LONDON (Reuters) – Turkey’s repeated attempts to shore up the lira over the past year have left it perilously low on hard cash reserves as domestic households scramble to shift their savings to dollars and companies struggle to refinance their overseas debts.
The drain on the central bank’s foreign currency buffers raises uncomfortable questions about Turkey’s balance of payments and its ability to roll over foreign loans – and how and from whom it would seek emergency reserves if necessary.
The voracious domestic appetite for hard currency, meantime, has become a critical gauge of trust in the authorities’ ability to manage the lira and the country’s finance during the harshest economic contraction in a decade.
Data released last week showed gross FX reserves at Turkey’s central bank dropped by some $3 billion (£2.3 billion) to $73.78 billion in the week to March 15. Meanwhile, total forex deposits and funds, including precious metals, of Turkish local individuals hit a record high of $105.74 billion.

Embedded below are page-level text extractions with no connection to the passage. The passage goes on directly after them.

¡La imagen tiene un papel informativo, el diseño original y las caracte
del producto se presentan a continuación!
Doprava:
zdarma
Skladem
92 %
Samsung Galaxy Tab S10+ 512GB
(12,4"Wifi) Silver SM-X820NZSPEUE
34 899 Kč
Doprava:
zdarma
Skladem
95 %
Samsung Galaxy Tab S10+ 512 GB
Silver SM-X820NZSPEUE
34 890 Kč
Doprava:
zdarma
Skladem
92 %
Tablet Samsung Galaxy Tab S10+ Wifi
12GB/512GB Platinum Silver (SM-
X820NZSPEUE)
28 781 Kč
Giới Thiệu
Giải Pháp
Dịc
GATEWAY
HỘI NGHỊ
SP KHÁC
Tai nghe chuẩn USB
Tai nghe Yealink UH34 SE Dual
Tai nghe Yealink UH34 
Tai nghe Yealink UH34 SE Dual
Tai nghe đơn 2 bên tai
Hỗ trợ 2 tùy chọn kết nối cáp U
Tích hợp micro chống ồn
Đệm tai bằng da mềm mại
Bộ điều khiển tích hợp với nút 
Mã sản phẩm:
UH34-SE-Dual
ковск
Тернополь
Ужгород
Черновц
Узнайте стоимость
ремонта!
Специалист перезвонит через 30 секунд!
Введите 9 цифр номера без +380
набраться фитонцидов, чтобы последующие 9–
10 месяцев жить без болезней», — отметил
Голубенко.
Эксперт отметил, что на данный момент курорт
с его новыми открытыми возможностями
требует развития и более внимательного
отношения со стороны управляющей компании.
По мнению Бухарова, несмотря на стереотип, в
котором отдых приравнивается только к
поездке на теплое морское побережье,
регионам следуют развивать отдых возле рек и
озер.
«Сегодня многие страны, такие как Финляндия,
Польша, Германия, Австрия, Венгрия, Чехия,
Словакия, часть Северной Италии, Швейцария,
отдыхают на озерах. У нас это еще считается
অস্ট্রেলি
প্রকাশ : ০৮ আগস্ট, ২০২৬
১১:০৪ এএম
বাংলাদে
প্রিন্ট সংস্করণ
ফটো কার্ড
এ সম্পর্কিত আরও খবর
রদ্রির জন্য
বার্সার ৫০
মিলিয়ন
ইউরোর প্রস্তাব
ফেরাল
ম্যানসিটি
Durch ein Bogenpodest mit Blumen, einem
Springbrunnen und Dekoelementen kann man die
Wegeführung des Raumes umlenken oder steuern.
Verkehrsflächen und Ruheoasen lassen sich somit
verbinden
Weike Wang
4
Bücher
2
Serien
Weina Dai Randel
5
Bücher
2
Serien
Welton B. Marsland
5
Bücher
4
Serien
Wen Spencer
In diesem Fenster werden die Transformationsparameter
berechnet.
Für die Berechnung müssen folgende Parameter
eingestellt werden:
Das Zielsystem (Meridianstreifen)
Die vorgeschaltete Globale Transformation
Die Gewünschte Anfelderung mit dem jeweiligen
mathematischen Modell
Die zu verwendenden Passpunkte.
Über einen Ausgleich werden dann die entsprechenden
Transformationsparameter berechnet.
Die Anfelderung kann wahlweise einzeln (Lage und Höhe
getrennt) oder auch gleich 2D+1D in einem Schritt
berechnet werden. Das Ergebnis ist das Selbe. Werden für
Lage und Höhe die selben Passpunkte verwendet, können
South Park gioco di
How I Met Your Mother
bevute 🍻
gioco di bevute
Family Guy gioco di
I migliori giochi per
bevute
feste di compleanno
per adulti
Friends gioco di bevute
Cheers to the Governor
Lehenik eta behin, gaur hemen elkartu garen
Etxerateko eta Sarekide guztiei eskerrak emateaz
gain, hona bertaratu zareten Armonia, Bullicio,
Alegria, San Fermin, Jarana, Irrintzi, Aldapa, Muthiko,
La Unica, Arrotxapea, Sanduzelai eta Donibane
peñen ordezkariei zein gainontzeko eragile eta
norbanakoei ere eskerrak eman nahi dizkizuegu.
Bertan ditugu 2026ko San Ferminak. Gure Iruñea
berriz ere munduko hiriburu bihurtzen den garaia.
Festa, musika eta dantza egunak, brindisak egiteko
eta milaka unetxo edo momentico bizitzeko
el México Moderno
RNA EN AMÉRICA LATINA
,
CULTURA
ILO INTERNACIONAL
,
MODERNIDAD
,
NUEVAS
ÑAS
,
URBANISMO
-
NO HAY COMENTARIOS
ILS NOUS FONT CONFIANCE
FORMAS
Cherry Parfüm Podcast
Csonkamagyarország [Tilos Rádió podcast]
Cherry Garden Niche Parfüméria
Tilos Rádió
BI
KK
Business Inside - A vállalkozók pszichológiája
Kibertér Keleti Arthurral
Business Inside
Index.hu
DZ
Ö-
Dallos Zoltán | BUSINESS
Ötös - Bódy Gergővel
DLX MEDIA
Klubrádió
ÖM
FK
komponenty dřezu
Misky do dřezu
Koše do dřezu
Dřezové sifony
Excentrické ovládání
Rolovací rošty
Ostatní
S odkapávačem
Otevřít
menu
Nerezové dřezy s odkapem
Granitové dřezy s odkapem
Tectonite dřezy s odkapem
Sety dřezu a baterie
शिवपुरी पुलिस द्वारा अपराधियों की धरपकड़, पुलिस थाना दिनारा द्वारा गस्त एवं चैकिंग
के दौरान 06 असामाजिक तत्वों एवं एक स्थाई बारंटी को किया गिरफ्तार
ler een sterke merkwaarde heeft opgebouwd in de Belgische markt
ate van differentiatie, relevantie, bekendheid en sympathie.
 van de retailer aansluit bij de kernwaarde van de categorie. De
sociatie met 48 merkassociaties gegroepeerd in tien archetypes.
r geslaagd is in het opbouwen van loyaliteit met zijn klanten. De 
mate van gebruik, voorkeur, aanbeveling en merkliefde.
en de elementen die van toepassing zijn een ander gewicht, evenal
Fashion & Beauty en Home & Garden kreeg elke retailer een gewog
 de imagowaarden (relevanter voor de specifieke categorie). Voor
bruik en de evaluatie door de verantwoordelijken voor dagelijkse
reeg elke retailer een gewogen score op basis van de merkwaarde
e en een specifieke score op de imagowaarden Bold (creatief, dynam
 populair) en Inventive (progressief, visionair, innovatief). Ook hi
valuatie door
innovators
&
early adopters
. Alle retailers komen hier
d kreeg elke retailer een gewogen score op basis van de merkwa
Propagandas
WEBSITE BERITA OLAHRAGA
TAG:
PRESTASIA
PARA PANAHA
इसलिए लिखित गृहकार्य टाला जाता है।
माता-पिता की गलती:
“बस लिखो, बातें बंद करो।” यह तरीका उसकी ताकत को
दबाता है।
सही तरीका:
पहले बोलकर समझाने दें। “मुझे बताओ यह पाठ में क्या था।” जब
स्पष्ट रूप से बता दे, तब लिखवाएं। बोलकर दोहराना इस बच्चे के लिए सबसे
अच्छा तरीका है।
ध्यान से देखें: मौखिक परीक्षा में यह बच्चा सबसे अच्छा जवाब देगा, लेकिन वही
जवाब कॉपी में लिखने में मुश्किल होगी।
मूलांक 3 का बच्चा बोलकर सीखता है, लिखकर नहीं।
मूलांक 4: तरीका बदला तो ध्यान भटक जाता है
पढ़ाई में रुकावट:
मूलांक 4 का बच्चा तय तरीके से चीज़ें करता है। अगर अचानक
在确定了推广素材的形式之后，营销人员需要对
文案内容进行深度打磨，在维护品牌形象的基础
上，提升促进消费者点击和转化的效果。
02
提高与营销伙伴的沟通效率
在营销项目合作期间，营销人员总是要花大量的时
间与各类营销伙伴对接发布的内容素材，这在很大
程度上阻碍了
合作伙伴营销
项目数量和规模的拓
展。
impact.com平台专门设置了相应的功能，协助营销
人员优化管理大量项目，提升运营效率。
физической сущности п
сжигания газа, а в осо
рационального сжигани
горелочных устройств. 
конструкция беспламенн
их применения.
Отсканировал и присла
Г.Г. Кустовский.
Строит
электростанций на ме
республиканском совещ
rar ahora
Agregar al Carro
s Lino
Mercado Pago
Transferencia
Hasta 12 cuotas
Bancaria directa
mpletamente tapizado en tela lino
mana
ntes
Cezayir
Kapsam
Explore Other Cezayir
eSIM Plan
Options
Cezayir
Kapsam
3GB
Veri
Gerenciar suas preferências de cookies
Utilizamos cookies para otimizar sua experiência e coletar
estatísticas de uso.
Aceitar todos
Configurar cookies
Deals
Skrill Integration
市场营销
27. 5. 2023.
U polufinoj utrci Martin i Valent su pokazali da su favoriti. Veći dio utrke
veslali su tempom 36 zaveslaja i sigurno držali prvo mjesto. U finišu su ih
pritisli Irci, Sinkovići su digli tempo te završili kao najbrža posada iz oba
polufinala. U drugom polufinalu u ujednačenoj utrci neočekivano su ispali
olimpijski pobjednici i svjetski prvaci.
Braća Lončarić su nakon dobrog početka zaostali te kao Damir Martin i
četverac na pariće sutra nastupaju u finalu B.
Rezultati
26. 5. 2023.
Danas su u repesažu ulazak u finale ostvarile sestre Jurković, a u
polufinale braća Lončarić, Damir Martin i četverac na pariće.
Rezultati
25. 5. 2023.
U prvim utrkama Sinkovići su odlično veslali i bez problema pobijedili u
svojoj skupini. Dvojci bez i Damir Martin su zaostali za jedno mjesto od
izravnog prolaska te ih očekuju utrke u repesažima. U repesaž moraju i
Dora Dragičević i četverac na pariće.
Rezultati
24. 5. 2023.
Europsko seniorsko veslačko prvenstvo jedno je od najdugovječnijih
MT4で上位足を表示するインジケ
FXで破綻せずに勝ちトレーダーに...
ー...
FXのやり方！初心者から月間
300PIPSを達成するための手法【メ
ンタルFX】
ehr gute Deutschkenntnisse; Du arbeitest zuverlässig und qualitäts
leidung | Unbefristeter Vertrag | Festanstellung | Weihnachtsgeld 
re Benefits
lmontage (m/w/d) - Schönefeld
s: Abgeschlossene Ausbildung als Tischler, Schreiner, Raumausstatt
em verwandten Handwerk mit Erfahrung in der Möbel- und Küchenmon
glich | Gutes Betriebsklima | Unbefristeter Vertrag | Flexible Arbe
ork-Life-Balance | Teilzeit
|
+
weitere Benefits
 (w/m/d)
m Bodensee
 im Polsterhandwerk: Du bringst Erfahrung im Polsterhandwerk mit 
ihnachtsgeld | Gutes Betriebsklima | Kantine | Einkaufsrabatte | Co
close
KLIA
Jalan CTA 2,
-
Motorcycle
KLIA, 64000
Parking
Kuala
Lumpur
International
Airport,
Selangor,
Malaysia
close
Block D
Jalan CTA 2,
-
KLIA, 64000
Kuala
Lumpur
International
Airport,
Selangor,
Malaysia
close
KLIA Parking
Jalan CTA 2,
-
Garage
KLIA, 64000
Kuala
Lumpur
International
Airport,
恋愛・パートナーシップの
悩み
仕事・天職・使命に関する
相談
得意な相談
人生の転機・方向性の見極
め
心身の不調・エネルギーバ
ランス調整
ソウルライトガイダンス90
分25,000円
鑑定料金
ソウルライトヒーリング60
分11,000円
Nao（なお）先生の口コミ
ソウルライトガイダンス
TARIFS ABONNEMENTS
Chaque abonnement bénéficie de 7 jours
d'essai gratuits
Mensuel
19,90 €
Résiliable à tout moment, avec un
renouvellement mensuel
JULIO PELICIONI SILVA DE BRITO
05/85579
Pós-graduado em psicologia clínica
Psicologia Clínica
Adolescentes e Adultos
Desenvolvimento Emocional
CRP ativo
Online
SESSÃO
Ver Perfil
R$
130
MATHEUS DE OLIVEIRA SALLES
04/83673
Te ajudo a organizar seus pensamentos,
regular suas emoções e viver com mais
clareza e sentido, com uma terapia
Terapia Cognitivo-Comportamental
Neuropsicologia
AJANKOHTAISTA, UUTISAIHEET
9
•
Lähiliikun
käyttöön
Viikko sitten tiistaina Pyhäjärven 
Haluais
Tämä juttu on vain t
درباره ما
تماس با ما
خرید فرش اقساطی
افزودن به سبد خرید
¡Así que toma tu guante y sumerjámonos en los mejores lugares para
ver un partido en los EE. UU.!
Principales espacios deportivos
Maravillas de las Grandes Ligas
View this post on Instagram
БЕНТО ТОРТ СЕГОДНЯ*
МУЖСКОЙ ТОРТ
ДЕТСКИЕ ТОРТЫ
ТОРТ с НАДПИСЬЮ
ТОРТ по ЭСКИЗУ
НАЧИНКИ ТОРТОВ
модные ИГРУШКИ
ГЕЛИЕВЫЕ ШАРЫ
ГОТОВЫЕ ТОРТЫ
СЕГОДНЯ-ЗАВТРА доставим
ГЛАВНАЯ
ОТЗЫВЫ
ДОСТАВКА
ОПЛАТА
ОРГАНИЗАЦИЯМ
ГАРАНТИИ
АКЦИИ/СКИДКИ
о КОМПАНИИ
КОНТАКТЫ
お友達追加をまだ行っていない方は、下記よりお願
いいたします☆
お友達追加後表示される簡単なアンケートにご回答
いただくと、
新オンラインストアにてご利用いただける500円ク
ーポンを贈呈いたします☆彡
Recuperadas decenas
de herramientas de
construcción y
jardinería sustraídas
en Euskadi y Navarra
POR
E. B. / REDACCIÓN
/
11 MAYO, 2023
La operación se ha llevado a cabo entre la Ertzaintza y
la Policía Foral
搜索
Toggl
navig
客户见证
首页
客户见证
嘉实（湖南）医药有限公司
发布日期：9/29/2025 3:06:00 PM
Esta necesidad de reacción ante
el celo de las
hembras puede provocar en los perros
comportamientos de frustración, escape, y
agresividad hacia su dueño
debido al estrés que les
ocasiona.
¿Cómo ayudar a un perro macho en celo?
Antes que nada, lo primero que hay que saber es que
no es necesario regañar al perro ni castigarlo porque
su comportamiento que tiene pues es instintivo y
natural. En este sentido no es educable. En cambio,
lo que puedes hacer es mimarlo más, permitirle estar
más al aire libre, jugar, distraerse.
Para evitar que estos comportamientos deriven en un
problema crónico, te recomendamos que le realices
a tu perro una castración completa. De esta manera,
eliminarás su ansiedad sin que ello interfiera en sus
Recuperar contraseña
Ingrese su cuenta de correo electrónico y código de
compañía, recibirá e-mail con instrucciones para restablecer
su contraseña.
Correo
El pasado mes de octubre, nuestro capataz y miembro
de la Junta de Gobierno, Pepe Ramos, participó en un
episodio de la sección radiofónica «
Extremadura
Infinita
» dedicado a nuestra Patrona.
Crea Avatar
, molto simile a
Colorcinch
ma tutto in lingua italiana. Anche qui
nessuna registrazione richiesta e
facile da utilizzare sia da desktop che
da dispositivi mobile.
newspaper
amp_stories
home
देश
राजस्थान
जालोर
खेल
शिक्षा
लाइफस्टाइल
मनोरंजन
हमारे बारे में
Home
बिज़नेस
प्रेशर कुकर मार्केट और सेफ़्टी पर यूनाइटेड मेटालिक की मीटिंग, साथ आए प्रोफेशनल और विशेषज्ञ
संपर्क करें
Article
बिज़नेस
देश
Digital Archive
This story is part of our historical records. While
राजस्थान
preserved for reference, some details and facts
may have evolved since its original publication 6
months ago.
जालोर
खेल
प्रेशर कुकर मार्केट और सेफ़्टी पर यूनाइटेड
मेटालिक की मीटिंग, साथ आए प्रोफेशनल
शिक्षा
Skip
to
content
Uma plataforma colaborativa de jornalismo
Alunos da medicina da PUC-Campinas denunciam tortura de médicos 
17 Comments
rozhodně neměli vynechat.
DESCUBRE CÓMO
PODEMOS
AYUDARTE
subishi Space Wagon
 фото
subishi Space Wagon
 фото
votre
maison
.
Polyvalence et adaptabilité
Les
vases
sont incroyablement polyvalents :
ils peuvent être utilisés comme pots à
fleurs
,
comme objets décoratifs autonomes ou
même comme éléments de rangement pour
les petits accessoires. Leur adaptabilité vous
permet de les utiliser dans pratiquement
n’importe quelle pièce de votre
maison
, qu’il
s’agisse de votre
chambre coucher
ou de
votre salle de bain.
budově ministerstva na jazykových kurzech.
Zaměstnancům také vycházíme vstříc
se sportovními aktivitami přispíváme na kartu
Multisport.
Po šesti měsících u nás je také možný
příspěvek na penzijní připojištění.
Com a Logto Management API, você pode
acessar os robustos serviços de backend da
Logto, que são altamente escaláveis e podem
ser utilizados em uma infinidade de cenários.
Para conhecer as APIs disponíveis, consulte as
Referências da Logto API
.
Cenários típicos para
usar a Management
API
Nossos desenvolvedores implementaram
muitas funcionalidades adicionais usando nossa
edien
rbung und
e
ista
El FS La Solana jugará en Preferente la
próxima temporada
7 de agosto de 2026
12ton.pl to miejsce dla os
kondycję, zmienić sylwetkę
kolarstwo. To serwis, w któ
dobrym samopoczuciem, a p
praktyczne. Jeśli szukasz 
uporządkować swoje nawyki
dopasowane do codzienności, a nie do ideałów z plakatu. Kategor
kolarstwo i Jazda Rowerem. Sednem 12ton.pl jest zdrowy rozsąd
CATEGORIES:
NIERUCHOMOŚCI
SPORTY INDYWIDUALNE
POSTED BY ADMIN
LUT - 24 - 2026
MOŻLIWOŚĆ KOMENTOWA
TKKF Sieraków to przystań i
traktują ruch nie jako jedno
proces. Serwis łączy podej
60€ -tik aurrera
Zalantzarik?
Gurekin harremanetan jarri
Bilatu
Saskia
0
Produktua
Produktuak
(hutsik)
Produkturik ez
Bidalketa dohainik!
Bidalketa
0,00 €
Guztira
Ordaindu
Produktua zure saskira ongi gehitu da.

“There are very few other countries whose level of FX reserves is as low as Turkey’s,” Paul McNamara, investment director at GAM in London. “With reserves down to this level, they really have no room for error and there is a lack of confidence, and that needs to be addressed.”
The numbers weighed heavily on the lira, prompting Ankara’s regulator to launch probes into a number of banks and blaming them for fuelling speculation with Turkish lenders reluctant to provide liras to offshore FX markets, pushing rates for foreign investors to punitive levels.
But the data itself showed more than just the low levels of reserves. It was also testimony to the role the central bank plays in the country ruled by President Tayyip Erdogan who takes a tough stance on the direction of monetary policy.